Welcome to “ICE Air”, where the flight attendants wear street clothes and the passengers fly free.
On a recent trip to Guatemala City, 128 people boarded an MD-80 at Phoenix-Mesa Gateway Airport. For many deportees, it's their final day on American soil.
"My country is very dangerous," says Carlos Galicia Molina, who had been living illegally in New York City for 12 years before his immigration status caught up with him.
I ask if any part of him is happy to go home.
"No," he says. "No. No."
His fellow passengers are mostly men in dirty clothes. They were likely caught immediately upon crossing the U.S. border. Twelve are in handcuffs. On this flight, those men have been convicted of relatively minor crimes, like drunken driving. On average, about half of all deportees are convicted criminals, according to Immigration and Customs Enforcement (ICE).
Now, that number is bound to go higher.
The Obama Administration announced that it will do a case-by-case review of the 300,000 or so people awaiting deportation. People who people who broke the law – beyond crossing the border illegally – will be the first to climb aboard airplanes or buses.
The Criminal Stigma
About 30,000 feet above Mexico, Galicia said he's terrified of the violence that awaits him at home. He used to be a cop in Guatemala City, a place where 55 murders are reported every week. There’s a man in handcuffs sleeping a few rows back with tattoos in cursive script on his neck. That's the type of person you watch out for in Guatemala, Galicia said.
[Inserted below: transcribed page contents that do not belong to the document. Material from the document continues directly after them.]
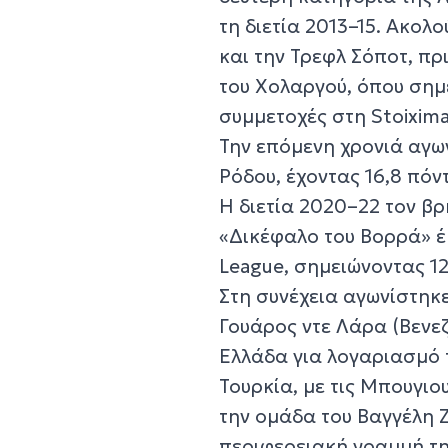
τη διετία 2013–15. Ακολ
και την Τρεφλ Σόποτ, πρ
του Χολαργού, όπου σημε
συμμετοχές στη Stoixim
Την επόμενη χρονιά αγω
Ρόδου, έχοντας 16,8 πόν
Η διετία 2020–22 τον β
«Δικέφαλο του Βορρά» έ
League, σημειώνοντας 12 
Στη συνέχεια αγωνίστηκε
Γουάρος ντε Λάρα (Βενεζ
Ελλάδα για λογαριασμό τ
Τουρκία, με τις Μπουγι
την ομάδα του Βαγγέλη 
περιφερειακή γραμμή τη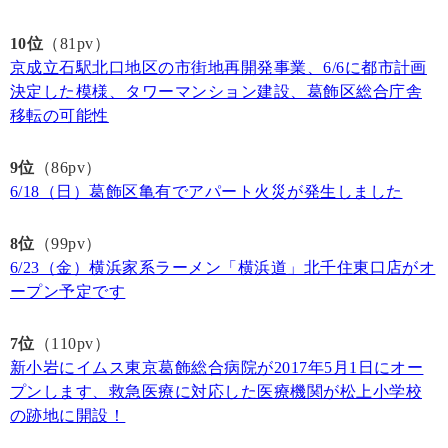
10位
（81pv）
京成立石駅北口地区の市街地再開発事業、6/6に都市計画
決定した模様、タワーマンション建設、葛飾区総合庁舎
移転の可能性
9位
（86pv）
6/18（日）葛飾区亀有でアパート火災が発生しました
8位
（99pv）
6/23（金）横浜家系ラーメン「横浜道」北千住東口店がオ
ープン予定です
7位
（110pv）
新小岩にイムス東京葛飾総合病院が2017年5月1日にオー
プンします、救急医療に対応した医療機関が松上小学校
の跡地に開設！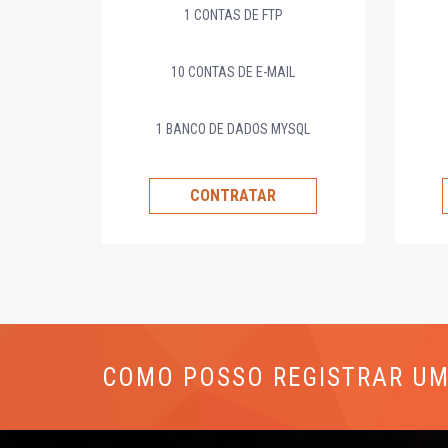
1 CONTAS DE FTP
10 CONTAS DE E-MAIL
1 BANCO DE DADOS MYSQL
CONTRATAR
COMO POSSO REGISTRAR UM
"When I see a criminal, I know. Tattoos. Short hair. The way they talk. It's easy,” he explained. “They will cut you outside. They will beat you and take everything you have."
Some flights to Central America – Honduras and El Salvador, in particular – are completely full of shackled criminals coming out of the American prison system, according to Vincent Piccard, an ICE spokesman.
Those countries are known for their violent gangs that have extended their reach into the Southwestern United States.
But mixing criminals with illegal border crossers has led to side effects. It's hard to know who's good, and who's bad, especially when people have been living in the United States for many years and have adopted American customs. This confusion can lead to what researchers call "deportation stigma."
University of California - Irvine’s Susan Coutin studied men in El Salvador who’ve struggled to assimilate after deportation.
"Those who had visible tattoos sometimes were mistaken for gang members, or they had tried to leave behind the gang life,” she said. “So there was suspicion that they were criminals."
In the United States, tattoos are common and not necessarily a gang marking. But in Central America, they’re looked upon with suspicion, Coutin said.
"They were afraid of what would happen when they land," she said of the deportees.
Fear of Landing
That stigma is just one more hurdle some passengers will face when they get home.
Four hours after takeoff, ICE Air lands in Guatemala City. A Guatemalan immigration agent gives a rousing welcome to the passengers. Each receives a sandwich and a carton of orange juice.
"Lift up your spirits," she said. "Guatemalans are known for resilience and for hard work!"
In fact, the mood on the plane ride down was a mix of excitement to be home and fear of what’s next. A human rights worker at the airport said some of these deportees will come back feeling like failures when facing their families again. Most will be desperate, and penniless.
Among those who must start over today is Marco Solis Pineda, the man on the plane suspected of being a gangster. The 27-year-old wears a red t-shirt, and white socks pulled halfway up his calf. He looks American.
"I am a little nervous,” he said. “But I’m happy to see my country again."
Solis said his tattoos are not gang related. On the left side of his neck, it says “my first love is Margarita.” That’s his wife, who still lives in Tulsa, Oklahoma with his two young children.
Oklahoma court records show no other criminal history for Solis in that state.
He lived in the U.S. since he was a teenager, and because of his tattoos and short hair, he's worried he’ll be harassed outside the airport.
"I won't find work here because of the tattoos," he said. "You're discriminated against if you have them."
So in two weeks, Solis said he will travel north again. He’ll climb aboard a cargo train in Mexico bound for his family in the U.S. With the ink on his neck, he said, it’s too dangerous to take a bus.